Your goal: Please set down word for word every line from the one holding "line: (691, 765) -> (780, 864), added" to the end of the data below, both included.

[Extracted records]

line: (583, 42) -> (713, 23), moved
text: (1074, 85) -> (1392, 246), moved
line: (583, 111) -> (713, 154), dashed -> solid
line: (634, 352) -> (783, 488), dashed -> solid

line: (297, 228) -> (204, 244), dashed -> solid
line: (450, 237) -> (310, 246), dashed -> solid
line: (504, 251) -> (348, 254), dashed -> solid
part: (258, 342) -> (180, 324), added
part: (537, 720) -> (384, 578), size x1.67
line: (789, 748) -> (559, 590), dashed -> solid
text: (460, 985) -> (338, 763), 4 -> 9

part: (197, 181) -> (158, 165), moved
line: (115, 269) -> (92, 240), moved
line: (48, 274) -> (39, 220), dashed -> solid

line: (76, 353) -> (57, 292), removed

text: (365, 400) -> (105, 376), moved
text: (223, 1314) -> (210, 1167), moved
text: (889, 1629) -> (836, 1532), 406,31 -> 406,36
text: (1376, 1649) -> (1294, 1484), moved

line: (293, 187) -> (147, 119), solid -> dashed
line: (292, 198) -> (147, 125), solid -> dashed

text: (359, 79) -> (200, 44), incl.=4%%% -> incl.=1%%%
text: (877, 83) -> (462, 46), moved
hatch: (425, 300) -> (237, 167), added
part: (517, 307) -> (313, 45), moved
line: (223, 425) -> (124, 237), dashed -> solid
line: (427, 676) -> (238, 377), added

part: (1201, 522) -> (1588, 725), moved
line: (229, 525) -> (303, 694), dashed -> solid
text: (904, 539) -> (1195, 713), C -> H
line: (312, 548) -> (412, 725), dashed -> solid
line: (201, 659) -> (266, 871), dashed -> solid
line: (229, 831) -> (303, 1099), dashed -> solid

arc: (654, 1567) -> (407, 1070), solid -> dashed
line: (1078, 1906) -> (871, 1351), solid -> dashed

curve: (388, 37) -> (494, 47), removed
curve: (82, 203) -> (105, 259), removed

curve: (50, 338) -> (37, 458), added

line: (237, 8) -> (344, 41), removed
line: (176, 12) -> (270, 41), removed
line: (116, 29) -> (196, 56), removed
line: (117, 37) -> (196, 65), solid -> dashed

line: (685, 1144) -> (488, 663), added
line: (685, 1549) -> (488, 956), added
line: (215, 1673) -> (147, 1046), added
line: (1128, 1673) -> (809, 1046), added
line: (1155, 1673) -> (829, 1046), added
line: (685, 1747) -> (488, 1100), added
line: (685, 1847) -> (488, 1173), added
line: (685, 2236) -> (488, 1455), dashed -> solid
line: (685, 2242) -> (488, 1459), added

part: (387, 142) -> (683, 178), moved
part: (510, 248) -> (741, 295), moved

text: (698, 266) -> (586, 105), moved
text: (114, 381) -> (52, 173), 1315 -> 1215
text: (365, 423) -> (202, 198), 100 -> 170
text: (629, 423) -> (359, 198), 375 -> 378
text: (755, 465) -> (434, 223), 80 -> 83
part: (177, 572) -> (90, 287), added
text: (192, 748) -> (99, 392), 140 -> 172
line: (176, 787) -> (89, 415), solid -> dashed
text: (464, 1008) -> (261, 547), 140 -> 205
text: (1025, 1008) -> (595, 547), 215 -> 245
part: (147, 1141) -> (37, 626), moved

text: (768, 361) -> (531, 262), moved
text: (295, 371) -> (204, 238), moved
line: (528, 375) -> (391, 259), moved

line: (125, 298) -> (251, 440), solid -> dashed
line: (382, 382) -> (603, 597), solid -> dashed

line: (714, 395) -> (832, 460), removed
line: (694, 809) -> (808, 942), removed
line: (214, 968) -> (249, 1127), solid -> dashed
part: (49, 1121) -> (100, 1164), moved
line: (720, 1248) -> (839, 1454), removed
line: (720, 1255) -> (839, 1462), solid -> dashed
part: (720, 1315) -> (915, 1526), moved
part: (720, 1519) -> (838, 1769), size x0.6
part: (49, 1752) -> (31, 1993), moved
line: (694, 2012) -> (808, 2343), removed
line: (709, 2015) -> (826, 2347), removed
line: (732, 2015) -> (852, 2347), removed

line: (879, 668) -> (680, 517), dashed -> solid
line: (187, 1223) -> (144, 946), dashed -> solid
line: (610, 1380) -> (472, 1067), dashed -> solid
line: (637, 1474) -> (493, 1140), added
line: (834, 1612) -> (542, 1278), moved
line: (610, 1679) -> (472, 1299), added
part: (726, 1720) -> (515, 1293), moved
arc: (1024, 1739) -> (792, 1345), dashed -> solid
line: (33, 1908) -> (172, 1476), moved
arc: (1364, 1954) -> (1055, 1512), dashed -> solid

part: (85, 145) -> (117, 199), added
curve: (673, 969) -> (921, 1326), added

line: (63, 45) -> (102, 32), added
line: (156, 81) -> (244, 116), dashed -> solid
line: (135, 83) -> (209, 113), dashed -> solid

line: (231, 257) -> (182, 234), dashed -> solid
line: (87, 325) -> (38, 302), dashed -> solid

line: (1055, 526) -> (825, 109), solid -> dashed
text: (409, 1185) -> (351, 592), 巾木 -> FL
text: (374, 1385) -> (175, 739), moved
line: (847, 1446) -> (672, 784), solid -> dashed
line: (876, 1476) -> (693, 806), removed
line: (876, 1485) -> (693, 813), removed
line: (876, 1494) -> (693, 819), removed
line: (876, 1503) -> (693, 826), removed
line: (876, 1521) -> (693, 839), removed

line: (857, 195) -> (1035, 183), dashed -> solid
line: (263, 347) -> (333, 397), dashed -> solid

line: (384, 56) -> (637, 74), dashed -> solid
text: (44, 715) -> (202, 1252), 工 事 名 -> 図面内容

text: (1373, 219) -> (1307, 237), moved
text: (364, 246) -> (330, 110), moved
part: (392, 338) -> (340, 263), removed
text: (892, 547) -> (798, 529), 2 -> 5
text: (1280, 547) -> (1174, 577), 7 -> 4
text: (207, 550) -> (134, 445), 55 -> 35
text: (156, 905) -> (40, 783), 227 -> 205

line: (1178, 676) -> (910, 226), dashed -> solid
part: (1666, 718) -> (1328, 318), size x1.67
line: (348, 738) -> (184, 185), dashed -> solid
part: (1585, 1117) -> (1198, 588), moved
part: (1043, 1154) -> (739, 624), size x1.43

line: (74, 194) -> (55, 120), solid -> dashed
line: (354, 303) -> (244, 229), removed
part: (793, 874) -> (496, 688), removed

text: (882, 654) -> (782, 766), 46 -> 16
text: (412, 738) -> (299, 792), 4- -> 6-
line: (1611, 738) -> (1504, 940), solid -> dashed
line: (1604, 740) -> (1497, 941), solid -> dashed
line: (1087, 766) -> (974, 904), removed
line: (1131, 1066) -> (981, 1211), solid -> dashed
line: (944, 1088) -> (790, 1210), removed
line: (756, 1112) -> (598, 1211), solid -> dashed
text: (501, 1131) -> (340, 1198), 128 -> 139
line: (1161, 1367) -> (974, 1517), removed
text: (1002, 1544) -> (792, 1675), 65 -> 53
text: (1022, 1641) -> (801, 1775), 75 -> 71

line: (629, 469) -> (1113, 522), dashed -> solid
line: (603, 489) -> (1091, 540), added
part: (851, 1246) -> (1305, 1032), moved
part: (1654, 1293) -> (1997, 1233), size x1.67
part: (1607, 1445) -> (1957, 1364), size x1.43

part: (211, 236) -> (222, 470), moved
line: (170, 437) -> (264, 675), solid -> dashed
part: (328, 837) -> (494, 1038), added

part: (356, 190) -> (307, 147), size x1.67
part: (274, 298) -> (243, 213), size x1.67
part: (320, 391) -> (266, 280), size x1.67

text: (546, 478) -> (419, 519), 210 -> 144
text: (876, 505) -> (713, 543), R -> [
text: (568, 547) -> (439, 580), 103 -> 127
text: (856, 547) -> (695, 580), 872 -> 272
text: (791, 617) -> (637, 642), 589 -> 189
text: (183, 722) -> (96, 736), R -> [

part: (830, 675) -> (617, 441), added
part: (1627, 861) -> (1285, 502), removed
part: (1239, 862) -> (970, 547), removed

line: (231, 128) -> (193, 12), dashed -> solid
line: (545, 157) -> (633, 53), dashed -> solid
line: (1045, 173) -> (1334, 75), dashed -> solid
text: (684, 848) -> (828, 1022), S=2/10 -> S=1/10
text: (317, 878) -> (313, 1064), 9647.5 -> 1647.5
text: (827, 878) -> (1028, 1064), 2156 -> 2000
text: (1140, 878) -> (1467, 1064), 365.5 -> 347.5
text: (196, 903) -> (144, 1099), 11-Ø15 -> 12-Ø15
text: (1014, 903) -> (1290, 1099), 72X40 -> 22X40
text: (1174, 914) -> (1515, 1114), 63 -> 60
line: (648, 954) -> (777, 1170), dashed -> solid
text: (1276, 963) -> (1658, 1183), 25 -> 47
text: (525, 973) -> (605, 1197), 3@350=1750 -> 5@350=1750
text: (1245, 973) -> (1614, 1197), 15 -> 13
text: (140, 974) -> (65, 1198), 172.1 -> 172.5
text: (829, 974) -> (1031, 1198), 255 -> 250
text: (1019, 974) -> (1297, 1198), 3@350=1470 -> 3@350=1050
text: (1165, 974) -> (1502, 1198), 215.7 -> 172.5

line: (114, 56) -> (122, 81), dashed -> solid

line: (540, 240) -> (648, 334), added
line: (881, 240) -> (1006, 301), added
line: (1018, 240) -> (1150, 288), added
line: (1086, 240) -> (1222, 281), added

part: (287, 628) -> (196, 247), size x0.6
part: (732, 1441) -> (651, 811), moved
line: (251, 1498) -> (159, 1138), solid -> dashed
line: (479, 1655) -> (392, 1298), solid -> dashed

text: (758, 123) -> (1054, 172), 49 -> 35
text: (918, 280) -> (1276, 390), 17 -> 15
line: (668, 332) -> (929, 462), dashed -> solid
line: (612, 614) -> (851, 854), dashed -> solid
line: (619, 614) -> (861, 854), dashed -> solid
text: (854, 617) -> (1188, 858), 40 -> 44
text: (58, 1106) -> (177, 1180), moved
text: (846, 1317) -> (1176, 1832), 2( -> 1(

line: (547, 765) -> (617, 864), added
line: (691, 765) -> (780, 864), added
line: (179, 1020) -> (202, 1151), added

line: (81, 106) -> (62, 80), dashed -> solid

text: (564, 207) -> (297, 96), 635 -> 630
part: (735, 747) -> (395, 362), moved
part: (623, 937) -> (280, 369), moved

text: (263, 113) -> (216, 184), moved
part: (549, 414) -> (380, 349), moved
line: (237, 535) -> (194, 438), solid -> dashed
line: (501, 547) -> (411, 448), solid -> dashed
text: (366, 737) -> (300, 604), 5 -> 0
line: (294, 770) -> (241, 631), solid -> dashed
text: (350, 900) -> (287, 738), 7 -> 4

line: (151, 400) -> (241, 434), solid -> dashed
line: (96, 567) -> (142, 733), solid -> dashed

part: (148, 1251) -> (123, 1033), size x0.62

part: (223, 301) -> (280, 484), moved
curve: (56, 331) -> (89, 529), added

Your response:
line: (691, 765) -> (780, 864), added
line: (179, 1020) -> (202, 1151), added

line: (81, 106) -> (62, 80), dashed -> solid

text: (564, 207) -> (297, 96), 635 -> 630
part: (735, 747) -> (395, 362), moved
part: (623, 937) -> (280, 369), moved

text: (263, 113) -> (216, 184), moved
part: (549, 414) -> (380, 349), moved
line: (237, 535) -> (194, 438), solid -> dashed
line: (501, 547) -> (411, 448), solid -> dashed
text: (366, 737) -> (300, 604), 5 -> 0
line: (294, 770) -> (241, 631), solid -> dashed
text: (350, 900) -> (287, 738), 7 -> 4

line: (151, 400) -> (241, 434), solid -> dashed
line: (96, 567) -> (142, 733), solid -> dashed

part: (148, 1251) -> (123, 1033), size x0.62

part: (223, 301) -> (280, 484), moved
curve: (56, 331) -> (89, 529), added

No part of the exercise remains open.